I’m very fortunate to work in a school where new technologies are embraced, and that we have a core group of people from different backgrounds, teaching different subjects, eager to share ideas. Compared to many schools, we have regular informal meetings where we would try to collaborate on some activity or other.

Working on things like this – a project, a club, a link between departments – offers the opportunity to expand your field of vision beyond the limitations of your subject as well as giving the opportunity to reflect on your own teaching, but as with so many things in teaching the biggest obstacle is time.

Inter-departmental projects are often rewarding, but finding the time to put one together can be far more difficult than it would seem at first glance. Recently, our leaders of learning (lol) and senior leadership team (sadly there’s no way to turn that into rofl) decided there should be themed homework projects across departments for next year’s year 7 cohort. Topics included “who am I?”, plots and protests, the world about us, etc – nothing too restrictive, yet some kind of over arcing theme.

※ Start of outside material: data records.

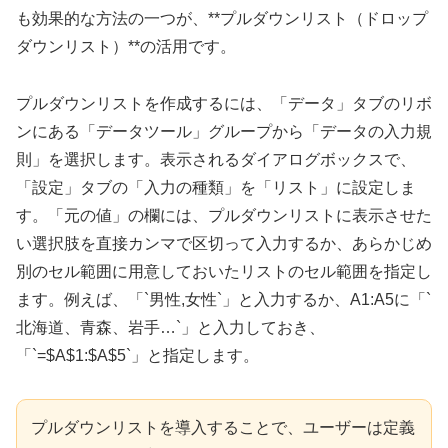
も効果的な方法の一つが、**プルダウンリスト（ドロップ
ダウンリスト）**の活用です。
プルダウンリストを作成するには、「データ」タブのリボ
ンにある「データツール」グループから「データの入力規
則」を選択します。表示されるダイアログボックスで、
「設定」タブの「入力の種類」を「リスト」に設定しま
す。「元の値」の欄には、プルダウンリストに表示させた
い選択肢を直接カンマで区切って入力するか、あらかじめ
別のセル範囲に用意しておいたリストのセル範囲を指定し
ます。例えば、「`男性,女性`」と入力するか、A1:A5に「`
北海道、青森、岩手…`」と入力しておき、
「`=$A$1:$A$5`」と指定します。
プルダウンリストを導入することで、ユーザーは定義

I took on plots and protests, deciding to make a project based on cryptography. I started with some historical information about the Babington plot to oust Elizabeth I by using coded messages shuttled back and forth between Anthony Babington & the prison where Mary, Queen of Scots was being held in the cork of a beer barrel for some good historical background. I then moved on to introduce simple substitution (Caesar) cyphers using the excellent Cryptoclub website, and ended with a choice of research questions:

  • Describe how important encryption of information is on the Internet, or
  • Describe how complex the maths behind cryptography can get once you apply the power of computers.

Lovely. I sat back and marveled at what had turned out to be four hours of (thoroughly interesting) work to put together one-and-a-quarter-A4-pages-that-I-knew-I’d-be-told-to-cut-down-to-one-page-but-didn’t-have-a-clue-how.

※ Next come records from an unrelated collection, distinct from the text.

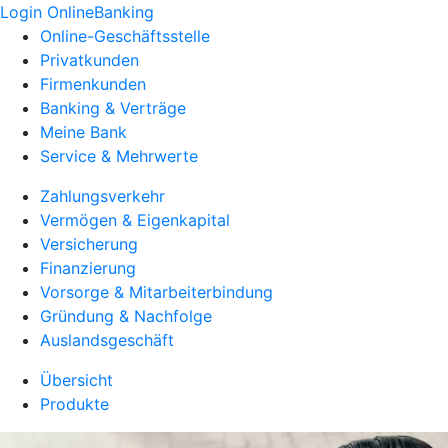
Login OnlineBanking
Online-Geschäftsstelle
Privatkunden
Firmenkunden
Banking & Verträge
Meine Bank
Service & Mehrwerte
Zahlungsverkehr
Vermögen & Eigenkapital
Versicherung
Finanzierung
Vorsorge & Mitarbeiterbindung
Gründung & Nachfolge
Auslandsgeschäft
Übersicht
Produkte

Then I remembered… it was for year 7s. Alright, I wasn’t asking for them to crack 128-bit encryption, I was asking for an explanation of why the process was difficult, but yeah… kind of silly, really.

Back to the point of this post, taking me out of my comfort zone of spreadsheets, databases and Photoshoppery, I put on a history teacher’s deerstalker for an afternoon and learnt a hell of a lot. Several web-based resources made that process much easier; the excellent resources section of the Bletchley Park website, the Cryptoclub website mentioned earlier, Simon Singh’s Cracking Code Book, and – most importantly – a handful of people on Twitter, including the head of Humanities at my own school.

Good advice, and a couple of hours later, I had my homework project complete, ready for the little cherubs come January. The point I’m trying (a little too hard, maybe) to make is that the biggest part of CPD is reflection. Through something as simple as planning a homework activity a little outside my comfort zone, with the help of other teachers, I spent an afternoon doing little else.

While I’m not sure exactly whether, or how, I’d integrate Twitter into my classroom in a major way, the potential for sharing good practice and getting help from a large and still growing community of professionals worldwide is huge. If you haven’t taken advantage of it yet, do.

“So why aren’t you saying this there, you wordy bastard?” you ask… well, I’m on 653 words so far. Try get that into 140 characters, I dare you.